The mutually obsessed beauty and her beast don't share the screen for almost two hours, during which time David Mamet and Steven Zaillian's talky screenplay bludgeons us with yin-yang metaphor. That dynamic was explored more subtly in Lambs, which harnessed Lecter and Starling to an engaging, propulsive plot that characterized them by actions rather than words. Conversely, Hannibal steeps itself in dull monologues that strap the characters to a languid, unfocused philosophical discourse. Moore, in particular, is cruelly underserved: The listless narrative of Hannibal damns her Clarice to professional drudgery and passive victimhood. Julianne can probably relate.

The movie casts about for a plot, but the best it can do is sic various nasties on the doctor-all courtesy of Mason Verger (Gary Oldman), Lecter's only surviving victim and twisted sister, who hopes to feed his assailant to a menagerie of giant boars. Of these, only the Pazzi character is of interest, maintaining his dignity even as he loses his intestines. Still, even the novel could not resist facile metaphor: the word pazzi translates as "crazy." I wonder if "Harris" means "pretentious."

And whether "Scott" means "hack." A brazenly commercial director who fancies himself an artist, Scott is given to imposing belletristic flourishes on projects which don't need them: With Gladiator, he unsuccessfully attempted to wed MTV kinesis-a hyperreal palette, frenzied fast-forwards-with an old-fashioned swords-and-sandals epic, and concocted last year's ugliest, most bloated drama. Emboldened by that movie's commercial take, he now lards Hannibal with the same baroque visuals and lazy, affected symbolism. Contrast this shiftless, limp movie with the spare force of The Silence of the Lambs: That film found, in its taut editing and clean camera work, a visual focus that complemented its no-frills storyline.

In Scott's defense, not even Lambs director Jonathan Demme could have wrought much from Harris' source material.

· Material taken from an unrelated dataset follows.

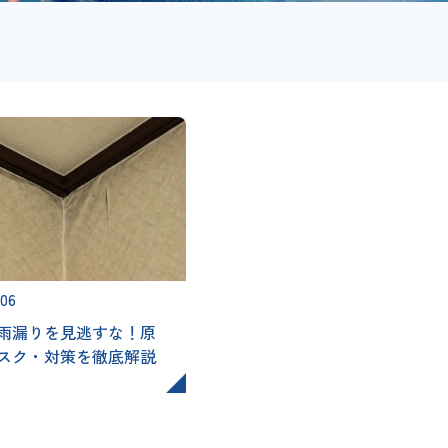
.06
雨漏りを見逃すな！原
スク・対策を徹底解説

The author knows how to tap our primal fears: A costume sewn from human skin-the grisly trump card of The Silence of the Lambs-certainly makes for a terrifying sartorial possibility, but mutant boars trained to devour people? Too contrived, too self-consciously bizarre, too ridiculous-too much.

I watched a lot of this movie through my sleeve, especially the gruesome dinner party scene, in which Lecter spoon-feeds a lobotomized Krendler his own brain. It's not the gore that's gratuitous-it's the scene itself, which does not conclude the plot, since there is no plot, and since the ineptly assembled events preceding it might have led anywhere else. And Liotta's character, for that matter, hasn't impacted the action in the slightest: He's an impossibly crude caricature who spouts chauvinistic dreck even while nibbling on grey matter. The guy is, from scene one, slated for comeuppance-and nothing else. The story has drafted him only to sacrifice him in an unspeakable manner, and that's far sicker than any crime committed by Lecter.

Hannibal is as boring, hollow and slack as its predecessor was bracing, rich and breathless.